OPINIÓN

Todos amamos Corea del Sur

Seúl nos ha enseñado que, en el siglo XXI, el poder no se mide solo en armas, sino en canciones pegadizas y guiones adictivos que generan miles de millones

Quizás recuerden aquel 2012, cuando el mundo entero se puso a galopar con el Gangnam Style de PSY. Muchos lo vieron como un chiste viral, pero se equivocaban: era el caballo de Troya de una invasión meticulosamente planeada. Lo que llamamos Hallyu u ola coreana ... no es fruto de la casualidad, sino de una estrategia de Estado que ríase usted de la ingeniería alemana.

Nacida tímidamente en los 90 mirando a China, esta ola se transformó en un tsunami cuando el gobierno surcoreano decidió que la cultura sería su nuevo petróleo. No escatimaron en agentes: el Ministerio de Cultura, Deportes y Turismo, junto a organismos específicos como KOCCA (agencia de contenidos) y KOFICE (intercambio cultural), orquestan este desembarco global. Existen incluso estudios gubernamentales y leyes, como la Ley de Promoción de la Industria Hallyu, que tratan al K-pop y los K-dramas con la misma seriedad que a los semiconductores.

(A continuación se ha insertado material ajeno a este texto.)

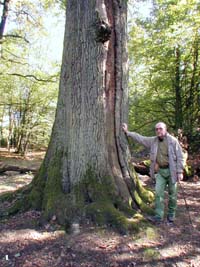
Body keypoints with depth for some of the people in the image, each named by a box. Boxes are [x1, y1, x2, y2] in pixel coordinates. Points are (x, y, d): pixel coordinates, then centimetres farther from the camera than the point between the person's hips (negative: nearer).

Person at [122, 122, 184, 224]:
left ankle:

La evolución ha sido de manual. De exportar novelas a Asia, pasaron a dominar las listas de Billboard y Netflix en Occidente. ¿Les dice algo «Las guerreras K-pop? Hoy, el fenómeno es masivo en América Latina, con México, Chile y Argentina a la cabeza del fervor, donde los clubes de fans funcionan casi como embajadas no oficiales.

Y el resultado económico es simplemente apabullante. Estudios recientes de 2024 estiman que las exportaciones relacionadas con contenidos Hallyu superan los 14.000 millones de dólares anuales. Solo el grupo BTS, incluso durante los 2 años de servicio militar de sus miembros, se calcula que aporta unos 5.000 millones de dólares al año a la economía surcoreana, equiparable a lo que facturan decenas de empresas medianas juntas. Además, uno de cada tres turistas jóvenes que aterriza en Corea lo hace movido exclusivamente por esta fiebre pop.

En resumen, se pude afirmar que Seúl nos ha enseñado que, en el siglo XXI, el poder no se mide solo en armas, sino en canciones pegadizas y guiones adictivos que generan miles de millones. Una lección magistral de cómo seducir al mundo entero.